- **Work item**:
Copy the entries character for character.

(Recorded data)
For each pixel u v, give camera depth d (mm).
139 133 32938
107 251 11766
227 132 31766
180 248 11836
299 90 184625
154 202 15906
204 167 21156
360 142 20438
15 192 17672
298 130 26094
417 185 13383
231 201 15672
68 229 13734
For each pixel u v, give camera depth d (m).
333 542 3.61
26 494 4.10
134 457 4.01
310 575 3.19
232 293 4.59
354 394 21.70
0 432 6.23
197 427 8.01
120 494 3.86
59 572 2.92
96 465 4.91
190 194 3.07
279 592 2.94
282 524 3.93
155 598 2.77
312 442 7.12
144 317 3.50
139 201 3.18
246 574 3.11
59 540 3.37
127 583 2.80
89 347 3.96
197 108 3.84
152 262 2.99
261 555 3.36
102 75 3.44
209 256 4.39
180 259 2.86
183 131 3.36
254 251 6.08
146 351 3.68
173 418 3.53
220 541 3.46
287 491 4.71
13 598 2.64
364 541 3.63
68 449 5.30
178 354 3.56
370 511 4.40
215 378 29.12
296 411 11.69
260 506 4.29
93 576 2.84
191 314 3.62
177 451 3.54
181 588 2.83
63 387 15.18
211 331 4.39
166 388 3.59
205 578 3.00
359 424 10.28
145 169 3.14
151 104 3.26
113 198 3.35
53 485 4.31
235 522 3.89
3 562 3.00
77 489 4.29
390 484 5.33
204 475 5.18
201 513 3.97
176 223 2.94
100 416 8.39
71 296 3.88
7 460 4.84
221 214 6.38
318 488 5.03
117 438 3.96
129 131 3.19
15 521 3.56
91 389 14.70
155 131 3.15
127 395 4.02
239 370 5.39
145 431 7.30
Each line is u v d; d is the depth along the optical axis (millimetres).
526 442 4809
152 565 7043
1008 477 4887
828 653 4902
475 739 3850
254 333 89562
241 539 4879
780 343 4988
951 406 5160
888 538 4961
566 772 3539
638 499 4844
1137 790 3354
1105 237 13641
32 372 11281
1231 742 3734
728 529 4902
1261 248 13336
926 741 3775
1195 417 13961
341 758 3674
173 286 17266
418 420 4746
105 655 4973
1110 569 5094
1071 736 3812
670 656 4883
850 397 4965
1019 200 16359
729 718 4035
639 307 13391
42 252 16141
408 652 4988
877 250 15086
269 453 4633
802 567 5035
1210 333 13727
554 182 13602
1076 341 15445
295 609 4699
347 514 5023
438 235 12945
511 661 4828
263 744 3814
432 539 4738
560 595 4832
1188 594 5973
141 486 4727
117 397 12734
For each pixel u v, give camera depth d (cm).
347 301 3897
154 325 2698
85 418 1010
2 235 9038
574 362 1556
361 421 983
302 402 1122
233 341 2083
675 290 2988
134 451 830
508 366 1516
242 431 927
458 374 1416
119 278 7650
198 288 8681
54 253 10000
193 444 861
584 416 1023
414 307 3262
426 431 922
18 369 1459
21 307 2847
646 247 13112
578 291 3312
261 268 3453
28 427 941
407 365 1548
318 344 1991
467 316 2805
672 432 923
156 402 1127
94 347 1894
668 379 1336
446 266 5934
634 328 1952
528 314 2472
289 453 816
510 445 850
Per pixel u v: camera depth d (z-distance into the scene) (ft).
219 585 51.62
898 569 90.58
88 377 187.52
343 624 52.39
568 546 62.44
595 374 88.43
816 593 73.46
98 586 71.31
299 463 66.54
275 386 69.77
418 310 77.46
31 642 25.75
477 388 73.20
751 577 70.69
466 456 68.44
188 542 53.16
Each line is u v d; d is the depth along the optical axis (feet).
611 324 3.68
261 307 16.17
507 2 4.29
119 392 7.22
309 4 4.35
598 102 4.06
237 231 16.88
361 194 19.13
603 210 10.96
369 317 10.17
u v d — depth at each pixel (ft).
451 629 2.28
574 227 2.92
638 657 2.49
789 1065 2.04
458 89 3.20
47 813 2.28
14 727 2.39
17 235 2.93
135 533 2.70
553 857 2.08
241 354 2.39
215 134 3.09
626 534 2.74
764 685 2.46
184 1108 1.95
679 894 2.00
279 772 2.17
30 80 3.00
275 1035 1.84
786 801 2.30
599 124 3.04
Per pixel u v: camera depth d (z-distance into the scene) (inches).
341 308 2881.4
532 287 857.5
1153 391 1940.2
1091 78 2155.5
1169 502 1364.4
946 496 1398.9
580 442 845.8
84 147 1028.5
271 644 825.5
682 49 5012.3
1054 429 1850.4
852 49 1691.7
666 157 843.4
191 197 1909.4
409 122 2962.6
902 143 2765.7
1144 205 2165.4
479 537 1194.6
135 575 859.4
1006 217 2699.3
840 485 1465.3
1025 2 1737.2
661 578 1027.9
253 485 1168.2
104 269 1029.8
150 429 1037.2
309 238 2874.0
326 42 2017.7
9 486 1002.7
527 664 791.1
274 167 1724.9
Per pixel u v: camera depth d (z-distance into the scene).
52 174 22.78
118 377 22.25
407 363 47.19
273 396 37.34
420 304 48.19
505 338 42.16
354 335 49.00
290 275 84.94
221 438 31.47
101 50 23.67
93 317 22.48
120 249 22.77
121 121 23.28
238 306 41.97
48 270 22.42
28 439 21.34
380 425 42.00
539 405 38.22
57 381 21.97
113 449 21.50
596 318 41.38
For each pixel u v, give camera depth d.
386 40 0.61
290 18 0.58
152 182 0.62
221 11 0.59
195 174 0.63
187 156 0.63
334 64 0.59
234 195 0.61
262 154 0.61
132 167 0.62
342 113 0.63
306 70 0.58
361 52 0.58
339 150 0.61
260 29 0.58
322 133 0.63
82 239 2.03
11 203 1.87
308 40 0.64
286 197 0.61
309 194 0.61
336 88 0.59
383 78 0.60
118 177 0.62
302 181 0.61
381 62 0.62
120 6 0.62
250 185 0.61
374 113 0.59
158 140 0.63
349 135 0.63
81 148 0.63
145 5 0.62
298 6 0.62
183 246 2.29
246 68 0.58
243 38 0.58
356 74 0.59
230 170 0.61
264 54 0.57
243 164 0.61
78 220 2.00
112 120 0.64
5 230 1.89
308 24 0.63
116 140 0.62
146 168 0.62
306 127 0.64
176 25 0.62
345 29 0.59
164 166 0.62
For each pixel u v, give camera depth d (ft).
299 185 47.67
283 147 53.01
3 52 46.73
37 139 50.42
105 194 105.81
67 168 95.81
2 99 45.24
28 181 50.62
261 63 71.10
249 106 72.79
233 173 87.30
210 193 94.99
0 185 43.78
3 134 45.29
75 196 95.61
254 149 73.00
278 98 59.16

- **Task answer**:
For each pixel u v, give camera depth d (mm).
139 133 32938
107 251 11766
227 132 31766
180 248 11836
299 90 184625
154 202 15906
204 167 21156
360 142 20438
15 192 17672
298 130 26094
417 185 13383
231 201 15672
68 229 13734
For each pixel u v, give camera depth d (m).
333 542 3.61
26 494 4.10
134 457 4.01
310 575 3.19
232 293 4.59
354 394 21.70
0 432 6.23
197 427 8.01
120 494 3.86
59 572 2.92
96 465 4.91
190 194 3.07
279 592 2.94
282 524 3.93
155 598 2.77
312 442 7.12
144 317 3.50
139 201 3.18
246 574 3.11
59 540 3.37
127 583 2.80
89 347 3.96
197 108 3.84
152 262 2.99
261 555 3.36
102 75 3.44
209 256 4.39
180 259 2.86
183 131 3.36
254 251 6.08
146 351 3.68
173 418 3.53
220 541 3.46
287 491 4.71
13 598 2.64
364 541 3.63
68 449 5.30
178 354 3.56
370 511 4.40
215 378 29.12
296 411 11.69
260 506 4.29
93 576 2.84
191 314 3.62
177 451 3.54
181 588 2.83
63 387 15.18
211 331 4.39
166 388 3.59
205 578 3.00
359 424 10.28
145 169 3.14
151 104 3.26
113 198 3.35
53 485 4.31
235 522 3.89
3 562 3.00
77 489 4.29
390 484 5.33
204 475 5.18
201 513 3.97
176 223 2.94
100 416 8.39
71 296 3.88
7 460 4.84
221 214 6.38
318 488 5.03
117 438 3.96
129 131 3.19
15 521 3.56
91 389 14.70
155 131 3.15
127 395 4.02
239 370 5.39
145 431 7.30
Each line is u v d; d is the depth along the optical axis (millimetres).
526 442 4809
152 565 7043
1008 477 4887
828 653 4902
475 739 3850
254 333 89562
241 539 4879
780 343 4988
951 406 5160
888 538 4961
566 772 3539
638 499 4844
1137 790 3354
1105 237 13641
32 372 11281
1231 742 3734
728 529 4902
1261 248 13336
926 741 3775
1195 417 13961
341 758 3674
173 286 17266
418 420 4746
105 655 4973
1110 569 5094
1071 736 3812
670 656 4883
850 397 4965
1019 200 16359
729 718 4035
639 307 13391
42 252 16141
408 652 4988
877 250 15086
269 453 4633
802 567 5035
1210 333 13727
554 182 13602
1076 341 15445
295 609 4699
347 514 5023
438 235 12945
511 661 4828
263 744 3814
432 539 4738
560 595 4832
1188 594 5973
141 486 4727
117 397 12734
For each pixel u v, give camera depth d (cm).
347 301 3897
154 325 2698
85 418 1010
2 235 9038
574 362 1556
361 421 983
302 402 1122
233 341 2083
675 290 2988
134 451 830
508 366 1516
242 431 927
458 374 1416
119 278 7650
198 288 8681
54 253 10000
193 444 861
584 416 1023
414 307 3262
426 431 922
18 369 1459
21 307 2847
646 247 13112
578 291 3312
261 268 3453
28 427 941
407 365 1548
318 344 1991
467 316 2805
672 432 923
156 402 1127
94 347 1894
668 379 1336
446 266 5934
634 328 1952
528 314 2472
289 453 816
510 445 850
Per pixel u v: camera depth d (z-distance into the scene) (ft).
219 585 51.62
898 569 90.58
88 377 187.52
343 624 52.39
568 546 62.44
595 374 88.43
816 593 73.46
98 586 71.31
299 463 66.54
275 386 69.77
418 310 77.46
31 642 25.75
477 388 73.20
751 577 70.69
466 456 68.44
188 542 53.16
Each line is u v d; d is the depth along the optical axis (feet).
611 324 3.68
261 307 16.17
507 2 4.29
119 392 7.22
309 4 4.35
598 102 4.06
237 231 16.88
361 194 19.13
603 210 10.96
369 317 10.17
u v d — depth at each pixel (ft).
451 629 2.28
574 227 2.92
638 657 2.49
789 1065 2.04
458 89 3.20
47 813 2.28
14 727 2.39
17 235 2.93
135 533 2.70
553 857 2.08
241 354 2.39
215 134 3.09
626 534 2.74
764 685 2.46
184 1108 1.95
679 894 2.00
279 772 2.17
30 80 3.00
275 1035 1.84
786 801 2.30
599 124 3.04
Per pixel u v: camera depth d (z-distance into the scene) (inches).
341 308 2881.4
532 287 857.5
1153 391 1940.2
1091 78 2155.5
1169 502 1364.4
946 496 1398.9
580 442 845.8
84 147 1028.5
271 644 825.5
682 49 5012.3
1054 429 1850.4
852 49 1691.7
666 157 843.4
191 197 1909.4
409 122 2962.6
902 143 2765.7
1144 205 2165.4
479 537 1194.6
135 575 859.4
1006 217 2699.3
840 485 1465.3
1025 2 1737.2
661 578 1027.9
253 485 1168.2
104 269 1029.8
150 429 1037.2
309 238 2874.0
326 42 2017.7
9 486 1002.7
527 664 791.1
274 167 1724.9
Per pixel u v: camera depth d (z-distance into the scene).
52 174 22.78
118 377 22.25
407 363 47.19
273 396 37.34
420 304 48.19
505 338 42.16
354 335 49.00
290 275 84.94
221 438 31.47
101 50 23.67
93 317 22.48
120 249 22.77
121 121 23.28
238 306 41.97
48 270 22.42
28 439 21.34
380 425 42.00
539 405 38.22
57 381 21.97
113 449 21.50
596 318 41.38
For each pixel u v, give camera depth d.
386 40 0.61
290 18 0.58
152 182 0.62
221 11 0.59
195 174 0.63
187 156 0.63
334 64 0.59
234 195 0.61
262 154 0.61
132 167 0.62
342 113 0.63
306 70 0.58
361 52 0.58
339 150 0.61
260 29 0.58
322 133 0.63
82 239 2.03
11 203 1.87
308 40 0.64
286 197 0.61
309 194 0.61
336 88 0.59
383 78 0.60
118 177 0.62
302 181 0.61
381 62 0.62
120 6 0.62
250 185 0.61
374 113 0.59
158 140 0.63
349 135 0.63
81 148 0.63
145 5 0.62
298 6 0.62
183 246 2.29
246 68 0.58
243 38 0.58
356 74 0.59
230 170 0.61
264 54 0.57
243 164 0.61
78 220 2.00
112 120 0.64
5 230 1.89
308 24 0.63
116 140 0.62
146 168 0.62
306 127 0.64
176 25 0.62
345 29 0.59
164 166 0.62
For each pixel u v, give camera depth d (ft).
299 185 47.67
283 147 53.01
3 52 46.73
37 139 50.42
105 194 105.81
67 168 95.81
2 99 45.24
28 181 50.62
261 63 71.10
249 106 72.79
233 173 87.30
210 193 94.99
0 185 43.78
3 134 45.29
75 196 95.61
254 149 73.00
278 98 59.16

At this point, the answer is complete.